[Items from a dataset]
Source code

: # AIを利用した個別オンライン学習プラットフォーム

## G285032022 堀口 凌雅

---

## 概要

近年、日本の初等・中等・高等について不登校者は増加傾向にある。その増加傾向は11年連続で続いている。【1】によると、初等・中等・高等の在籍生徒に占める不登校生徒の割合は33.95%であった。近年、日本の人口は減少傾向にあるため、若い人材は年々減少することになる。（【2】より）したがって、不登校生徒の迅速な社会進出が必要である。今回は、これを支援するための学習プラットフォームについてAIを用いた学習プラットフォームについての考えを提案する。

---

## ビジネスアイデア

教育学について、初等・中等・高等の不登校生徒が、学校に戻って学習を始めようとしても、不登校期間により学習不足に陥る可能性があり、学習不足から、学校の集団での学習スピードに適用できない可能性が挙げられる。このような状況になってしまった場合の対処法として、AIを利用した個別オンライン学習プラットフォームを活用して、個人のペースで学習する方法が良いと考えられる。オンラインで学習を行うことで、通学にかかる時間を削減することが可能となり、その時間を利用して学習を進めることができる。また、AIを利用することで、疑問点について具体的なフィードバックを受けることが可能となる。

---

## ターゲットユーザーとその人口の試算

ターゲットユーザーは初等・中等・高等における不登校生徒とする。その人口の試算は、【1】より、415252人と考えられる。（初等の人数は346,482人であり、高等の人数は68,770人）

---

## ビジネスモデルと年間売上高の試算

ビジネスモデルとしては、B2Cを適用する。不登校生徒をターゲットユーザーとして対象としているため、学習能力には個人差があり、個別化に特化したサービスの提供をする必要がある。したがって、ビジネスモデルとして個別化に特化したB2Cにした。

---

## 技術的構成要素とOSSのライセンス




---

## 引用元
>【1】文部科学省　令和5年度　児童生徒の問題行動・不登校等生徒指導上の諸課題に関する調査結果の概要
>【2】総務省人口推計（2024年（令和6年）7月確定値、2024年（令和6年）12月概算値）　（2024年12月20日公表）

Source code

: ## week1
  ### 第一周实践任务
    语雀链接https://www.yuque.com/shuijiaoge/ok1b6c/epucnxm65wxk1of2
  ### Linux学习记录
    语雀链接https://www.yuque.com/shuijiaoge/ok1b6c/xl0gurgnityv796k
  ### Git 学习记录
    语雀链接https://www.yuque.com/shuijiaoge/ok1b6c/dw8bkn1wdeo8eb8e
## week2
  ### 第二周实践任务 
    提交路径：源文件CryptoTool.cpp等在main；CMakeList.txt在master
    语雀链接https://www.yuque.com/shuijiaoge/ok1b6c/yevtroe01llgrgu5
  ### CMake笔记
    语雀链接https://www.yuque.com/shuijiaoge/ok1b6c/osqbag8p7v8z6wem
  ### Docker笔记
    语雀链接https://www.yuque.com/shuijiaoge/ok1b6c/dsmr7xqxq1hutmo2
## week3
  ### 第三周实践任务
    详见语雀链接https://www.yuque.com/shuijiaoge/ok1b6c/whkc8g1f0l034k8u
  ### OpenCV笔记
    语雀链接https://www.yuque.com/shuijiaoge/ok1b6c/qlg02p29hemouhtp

Your goal: For each line shown above, write an exact copy.

Answer box:
Source code

: # AIを利用した個別オンライン学習プラットフォーム

## G285032022 堀口 凌雅

---

## 概要

近年、日本の初等・中等・高等について不登校者は増加傾向にある。その増加傾向は11年連続で続いている。【1】によると、初等・中等・高等の在籍生徒に占める不登校生徒の割合は33.95%であった。近年、日本の人口は減少傾向にあるため、若い人材は年々減少することになる。（【2】より）したがって、不登校生徒の迅速な社会進出が必要である。今回は、これを支援するための学習プラットフォームについてAIを用いた学習プラットフォームについての考えを提案する。

---

## ビジネスアイデア

教育学について、初等・中等・高等の不登校生徒が、学校に戻って学習を始めようとしても、不登校期間により学習不足に陥る可能性があり、学習不足から、学校の集団での学習スピードに適用できない可能性が挙げられる。このような状況になってしまった場合の対処法として、AIを利用した個別オンライン学習プラットフォームを活用して、個人のペースで学習する方法が良いと考えられる。オンラインで学習を行うことで、通学にかかる時間を削減することが可能となり、その時間を利用して学習を進めることができる。また、AIを利用することで、疑問点について具体的なフィードバックを受けることが可能となる。

---

## ターゲットユーザーとその人口の試算

ターゲットユーザーは初等・中等・高等における不登校生徒とする。その人口の試算は、【1】より、415252人と考えられる。（初等の人数は346,482人であり、高等の人数は68,770人）

---

## ビジネスモデルと年間売上高の試算

ビジネスモデルとしては、B2Cを適用する。不登校生徒をターゲットユーザーとして対象としているため、学習能力には個人差があり、個別化に特化したサービスの提供をする必要がある。したがって、ビジネスモデルとして個別化に特化したB2Cにした。

---

## 技術的構成要素とOSSのライセンス




---

## 引用元
>【1】文部科学省　令和5年度　児童生徒の問題行動・不登校等生徒指導上の諸課題に関する調査結果の概要
>【2】総務省人口推計（2024年（令和6年）7月確定値、2024年（令和6年）12月概算値）　（2024年12月20日公表）

Source code

: ## week1
  ### 第一周实践任务
    语雀链接https://www.yuque.com/shuijiaoge/ok1b6c/epucnxm65wxk1of2
  ### Linux学习记录
    语雀链接https://www.yuque.com/shuijiaoge/ok1b6c/xl0gurgnityv796k
  ### Git 学习记录
    语雀链接https://www.yuque.com/shuijiaoge/ok1b6c/dw8bkn1wdeo8eb8e
## week2
  ### 第二周实践任务 
    提交路径：源文件CryptoTool.cpp等在main；CMakeList.txt在master
    语雀链接https://www.yuque.com/shuijiaoge/ok1b6c/yevtroe01llgrgu5
  ### CMake笔记
    语雀链接https://www.yuque.com/shuijiaoge/ok1b6c/osqbag8p7v8z6wem
  ### Docker笔记
    语雀链接https://www.yuque.com/shuijiaoge/ok1b6c/dsmr7xqxq1hutmo2
## week3
  ### 第三周实践任务
    详见语雀链接https://www.yuque.com/shuijiaoge/ok1b6c/whkc8g1f0l034k8u
  ### OpenCV笔记
    语雀链接https://www.yuque.com/shuijiaoge/ok1b6c/qlg02p29hemouhtp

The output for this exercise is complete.